Using palette knives, squeegees and extruding tools that she makes herself, Pia Fries loads paint in massive quantities onto snowy white panels, creating viscerally attractive topographies of striated swathes, rippling ribbons, melting puddles and bristly thickets of brush strokes. The paint itself seems to have absorbed the playful spirit of the artist and taken on a comically agitated life of its own. Call it abstract animism. 

Closer examination reveals, however, another, less satisfying dimension. The Swiss-born artist, based in Düsseldorf, Germany, was once a student of Gerhard Richter. She begins most pictures by silkscreening photographs of parts of earlier paintings onto the white panels or, lately, unpainted plywood surfaces.

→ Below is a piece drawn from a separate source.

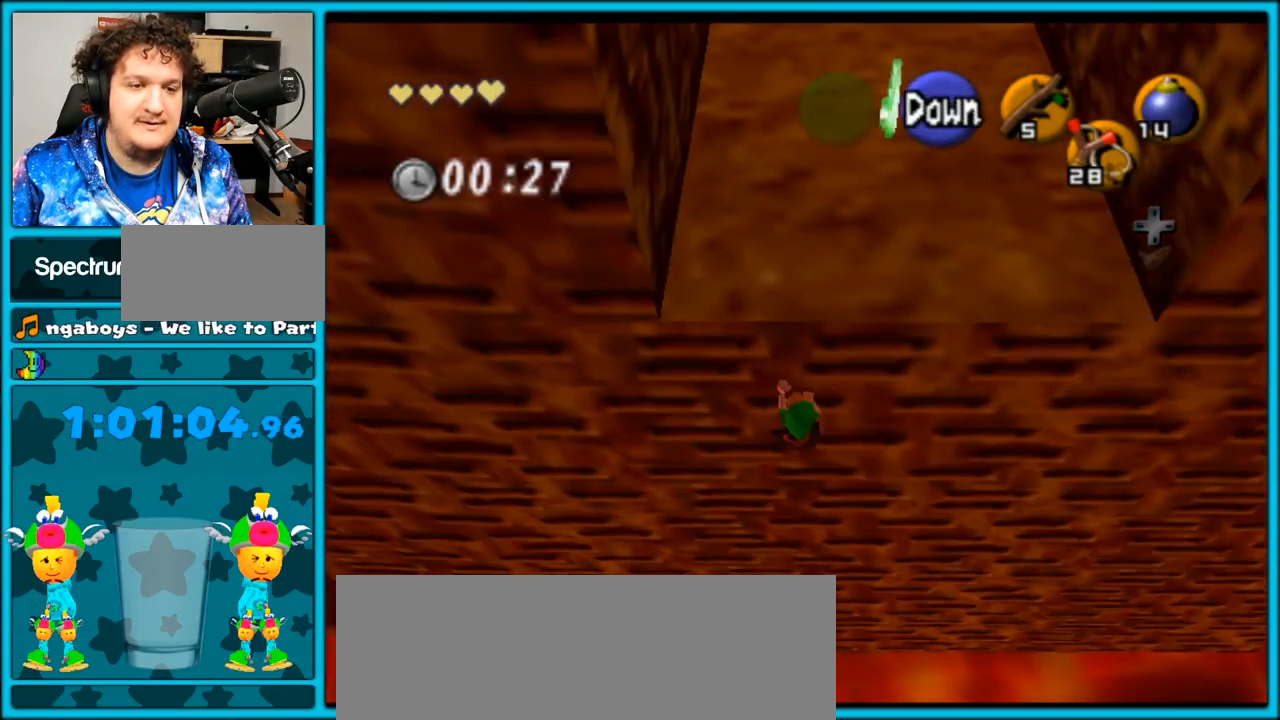
{"buttons": [], "left_stick": "up", "right_stick": "center", "events": []}
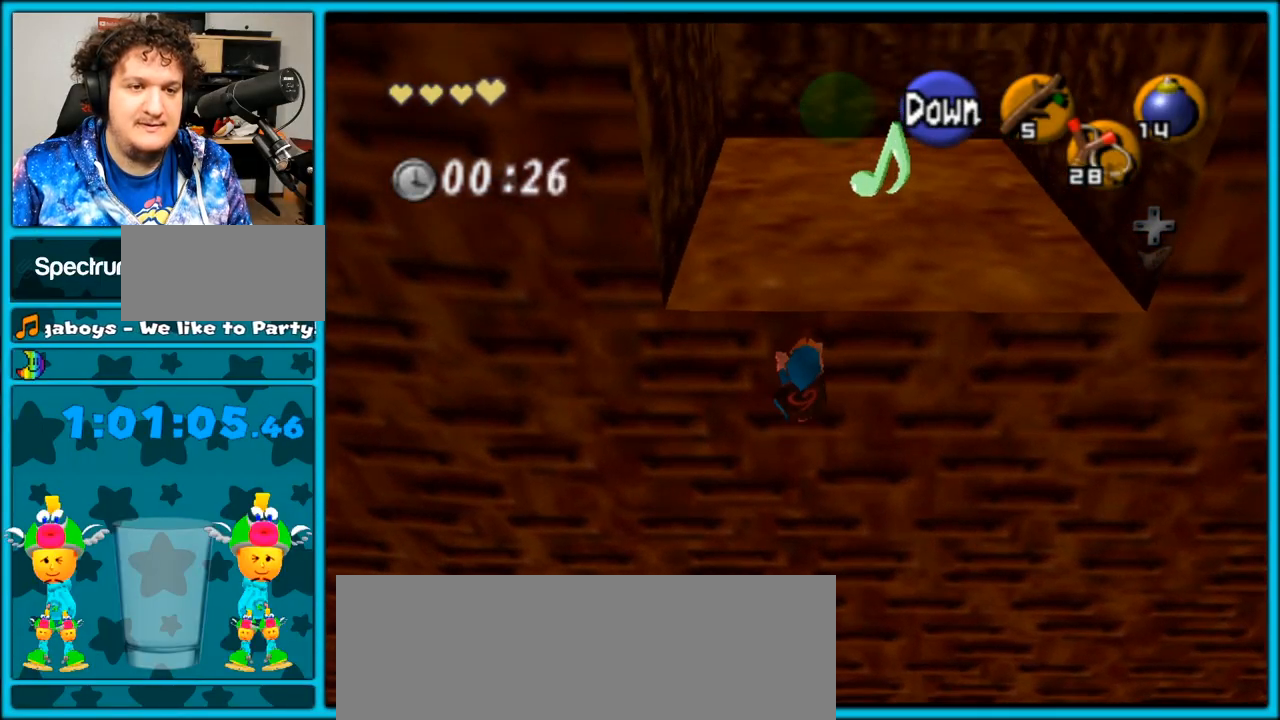
{"buttons": [], "left_stick": "up", "right_stick": "center", "events": []}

Layering actual paint on top of photographed paint sets up dialogues between the mediated and the unmediated, the mechanical and the hand-made, and similarly opposed states.

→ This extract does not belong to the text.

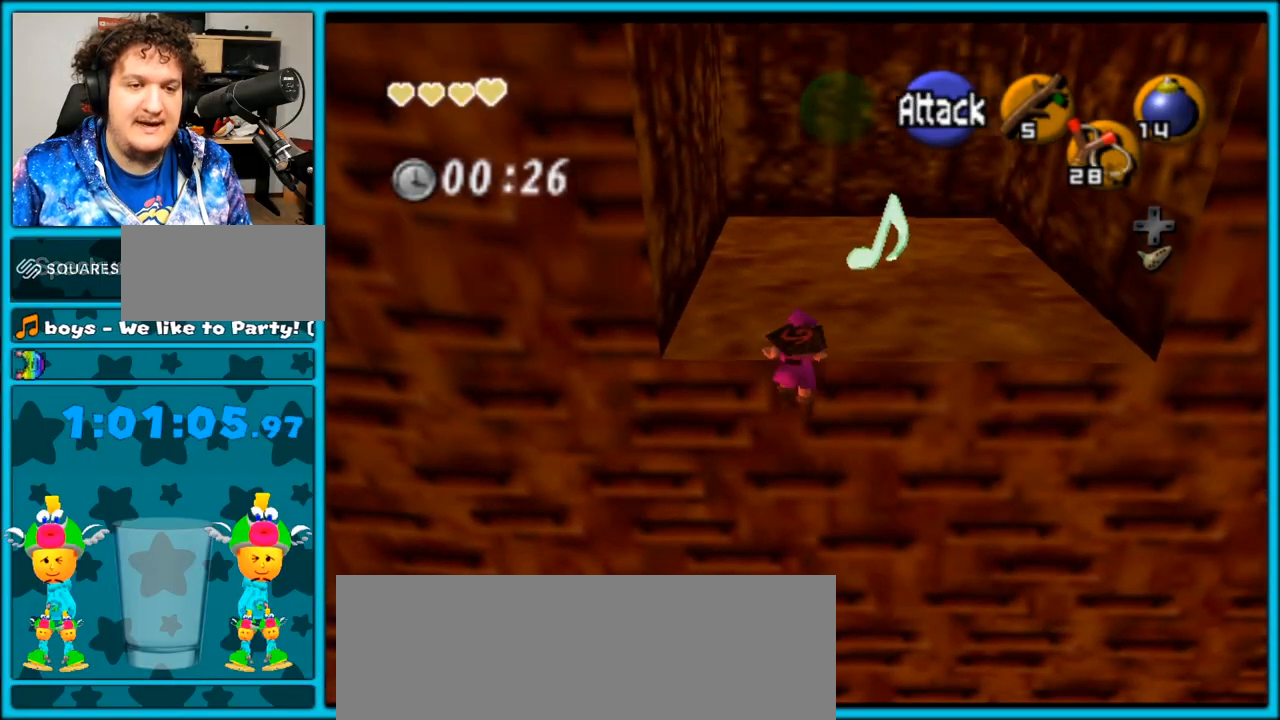
{"buttons": [], "left_stick": "up", "right_stick": "center", "events": []}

At a time when the world seems to be increasingly filled with machine-made forms of representation, this is conceptually relevant, if not revelatory. The problem is that applying paint to photographs and other sorts of printed material — like the antique botanical illustrations that Ms. Fries has used in some paintings — hardly ever works very well visually: the photographic parts inevitably look distractingly bland.

Given her inventiveness as a painter, one would think Ms. Fries could find a way to address her philosophical concerns in more convincingly painterly terms.